"I declare, I ain't to say religious, but I b'lieve that notice was sent to me providential.

"Of co'se, maybe she wouldn't look at me ef I ast her; but one thing shore, she can't if I don't.

"Claybank is a good hund'ed miles from here 'n' I couldn't leave the farm now, noways; besides, the day I start a-makin' trips from home, talk'll start, an' I'll be watched close-ter'n what I'm watched now—ef that's possible. But th' ain't nothin' to hender me writin'—ez I can see."

This idea, once in his mind, lent a new impulse to Ezra's life, a fresh spring to his gait, so evident to solicitous eyes that during the next week even his dog noticed it and had a way of running up and sniffing about him, as if asking what had happened.

An era of hope had dawned for the hitherto downcast man simply because Miss Myrtle Musgrove, a woman he had never seen, had abolished whipping in a distant school.

Two weeks passed before Ezra saw his way clearly to write the proposed letter, but he did, nevertheless, in the interval, walk up and down his butter-bean arbor on moonlight nights, imagining Miss Myrtle beside him—Miss Myrtle, named for his favorite flower. He had preferred the violet, but he had changed his mind. Rose-colored crêpe-myrtles were blooming in his garden at the time. Maybe this was why he began to think of her as a pink-faced laughing girl, typified by the blushing flower. Everything was so absolutely real in her setting that the ideal girl walked, a definite embodiment of his fancy, night after night by his side, and whether it was from his life habit or an intuitive fancy, he looked upward into her face. He had always liked tall women.

And all this time he was trying to frame a suitable letter to the real "popular and accomplished Miss Musgrove," of Claybank Academy.

Finally, however, the ambitious and flowery document was finished.

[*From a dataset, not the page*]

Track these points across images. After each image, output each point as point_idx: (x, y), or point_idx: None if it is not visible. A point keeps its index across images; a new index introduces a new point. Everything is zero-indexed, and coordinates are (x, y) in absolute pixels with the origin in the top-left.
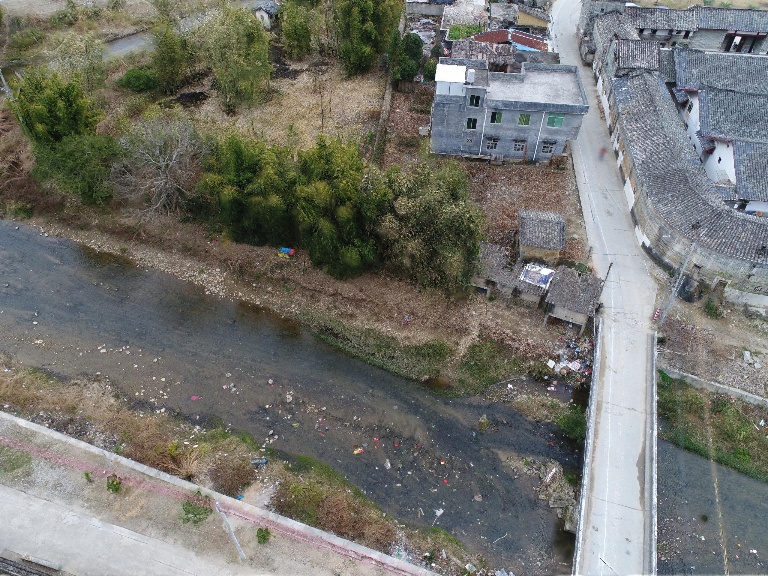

It would be unfair to him whose postscript read, "For Your Eyes alone," to quote in full, for the vulgar gratification of prying eyes, the pathetic missive that told again the old story of a lonely home, the needed woman. But when it was sent, Ezra found the circuit of the butter-bean arbor too circumscribed a promenade, and began taking the imaginary Miss Myrtle with him down through his orchard and potato-patch.

It was during these moonlight communings that he seemed to discover that she listened while he talked—a new experience to Ezra—and that even when he expressed his awful doubts as to the existence of a personal devil she only smiled, and thought he might be right.